According to a regulatory filing from the company, a year ago, the company had reported a consolidated net profit of ₹363.92 crore.
During the quarter under review, its revenue from operations increased by 12.87 percent to ₹4,214.45 crore. In the year-ago period, it stood at ₹3,733.78 crore.
Brokerage firms have given a 'Buy' recommendation for the stock of the FMCG company following its Q2 earnings. They have emphasized that the company will concentrate on enhancing growth and profitability in its primary domestic business segments, namely Tea and Salt.
According to the brokerage's report, Tata Consumer recorded a 13% year-over-year increase in Q2FY25 revenue and a 16.6% year-over-year increase in EBITDA, which aligns with their predictions. In India, the food sector saw a 28% year-over-year expansion (9% like-for-like), with a 1% year-over-year increase in volume (like-for-like). Salt experienced a 2% year-over-year growth with steady volumes.
However, India's beverage sector was negatively impacted in Q2 by weather and competition from Campa (-4% year-over-year like-for-like), while tea volumes saw a 4% year-over-year decline. The growth business accounted for 29% of India's operations and achieved a 15% year-over-year growth (like-for-like).
“Inflationary tea/salt cost stays a worry; hence, we are cutting FY25/26/27E EPS by 4%/1.2%/3%. We are cutting P/E multiple for India business to 60x (from 65x) and rolling forward to Q2FY27E, yielding an SoTP-based target price of ₹1,350 (from ₹1,390); retain ‘BUY’,” said Nuvama.
In its report, the brokerage mentioned that the performance of 2QFY25 was slightly lower than their estimate, mainly due to the Tea and Salt core businesses. The price adjustments for the salt portfolio were already put into effect in Oct’24. To increase market share, the company has gradually raised prices in the tea portfolio.
The impact of further price changes in the tea business on margins is an important factor to monitor, especially considering the actions of competitors. Despite the challenging environment, the company remains focused on implementing its strategic priorities.
“We thus remain fundamentally optimistic and upgrade our rating to BUY with a revised target price of ₹1,325 ( ₹1,280 earlier),” said the brokerage.
According to Ameya Ranadive CMT CFTe, Sr Technical Analyst, StoxBox, Tata Consumer Products witnessed a sharp drop of over 9% in intraday trading following the release of its weaker-than-expected Q2 earnings.

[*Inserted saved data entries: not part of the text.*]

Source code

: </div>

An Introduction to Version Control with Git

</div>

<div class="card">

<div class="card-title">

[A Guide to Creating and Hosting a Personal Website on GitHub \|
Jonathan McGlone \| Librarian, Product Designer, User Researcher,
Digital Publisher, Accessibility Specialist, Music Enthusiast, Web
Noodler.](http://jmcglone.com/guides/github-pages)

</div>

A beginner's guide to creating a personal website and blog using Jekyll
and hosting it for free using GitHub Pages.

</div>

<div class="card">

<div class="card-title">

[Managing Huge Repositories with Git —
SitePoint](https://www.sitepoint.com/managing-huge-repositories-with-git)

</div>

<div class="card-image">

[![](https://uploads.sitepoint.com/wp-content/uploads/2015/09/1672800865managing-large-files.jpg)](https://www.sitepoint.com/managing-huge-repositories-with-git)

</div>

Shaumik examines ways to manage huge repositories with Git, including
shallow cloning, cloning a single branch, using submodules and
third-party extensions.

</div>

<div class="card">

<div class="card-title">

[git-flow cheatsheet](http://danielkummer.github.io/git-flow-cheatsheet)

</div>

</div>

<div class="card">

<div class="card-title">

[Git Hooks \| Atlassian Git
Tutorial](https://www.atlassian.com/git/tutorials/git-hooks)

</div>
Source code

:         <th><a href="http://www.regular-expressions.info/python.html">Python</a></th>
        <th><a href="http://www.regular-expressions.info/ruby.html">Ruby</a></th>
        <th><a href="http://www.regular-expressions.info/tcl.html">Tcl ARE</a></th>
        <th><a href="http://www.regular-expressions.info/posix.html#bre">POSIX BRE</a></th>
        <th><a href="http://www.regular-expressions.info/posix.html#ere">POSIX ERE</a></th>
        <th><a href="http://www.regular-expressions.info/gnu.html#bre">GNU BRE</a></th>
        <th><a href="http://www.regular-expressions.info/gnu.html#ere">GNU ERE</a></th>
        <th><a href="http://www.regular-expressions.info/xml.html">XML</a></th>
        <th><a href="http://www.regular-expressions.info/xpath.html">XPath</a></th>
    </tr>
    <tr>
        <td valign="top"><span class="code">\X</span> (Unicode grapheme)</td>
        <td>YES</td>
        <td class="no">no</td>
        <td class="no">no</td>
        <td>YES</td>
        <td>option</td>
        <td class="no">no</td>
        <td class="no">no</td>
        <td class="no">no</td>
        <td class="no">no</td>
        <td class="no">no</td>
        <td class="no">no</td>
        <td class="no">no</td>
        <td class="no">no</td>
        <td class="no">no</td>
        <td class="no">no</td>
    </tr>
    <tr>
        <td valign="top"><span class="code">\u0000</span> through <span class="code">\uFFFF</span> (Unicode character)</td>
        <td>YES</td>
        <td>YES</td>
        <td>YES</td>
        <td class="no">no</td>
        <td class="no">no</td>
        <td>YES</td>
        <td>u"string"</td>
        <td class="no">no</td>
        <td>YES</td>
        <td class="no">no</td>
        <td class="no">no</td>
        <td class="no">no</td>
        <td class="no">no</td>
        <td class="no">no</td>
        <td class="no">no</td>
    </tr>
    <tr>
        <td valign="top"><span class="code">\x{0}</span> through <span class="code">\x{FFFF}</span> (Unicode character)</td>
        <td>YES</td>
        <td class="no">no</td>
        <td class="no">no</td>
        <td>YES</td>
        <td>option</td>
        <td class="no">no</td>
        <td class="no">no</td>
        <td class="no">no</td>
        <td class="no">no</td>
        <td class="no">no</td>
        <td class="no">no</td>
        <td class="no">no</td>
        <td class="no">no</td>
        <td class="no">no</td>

The company’s total income fell by 2.97% to ₹4,260.42 crore, raising concerns over its future growth prospects.
On the technical front, the stock breached its key support level of ₹1,040, which had held firm since early 2024. This breakdown was accompanied by a significant rise in trading volumes—six times the daily average—indicating heavy selling pressure.
Currently, the stock remains in a no-trade zone, and investors are advised to remain cautious. A strong breakout above ₹1,045 with sustained momentum could offer a buying opportunity for long-term investors, but until then, the overall outlook remains bearish
Disclaimer: The views and recommendations above are those of individual analysts, experts and broking companies, not of Mint. We advise investors to check with certified experts before making any investment decision.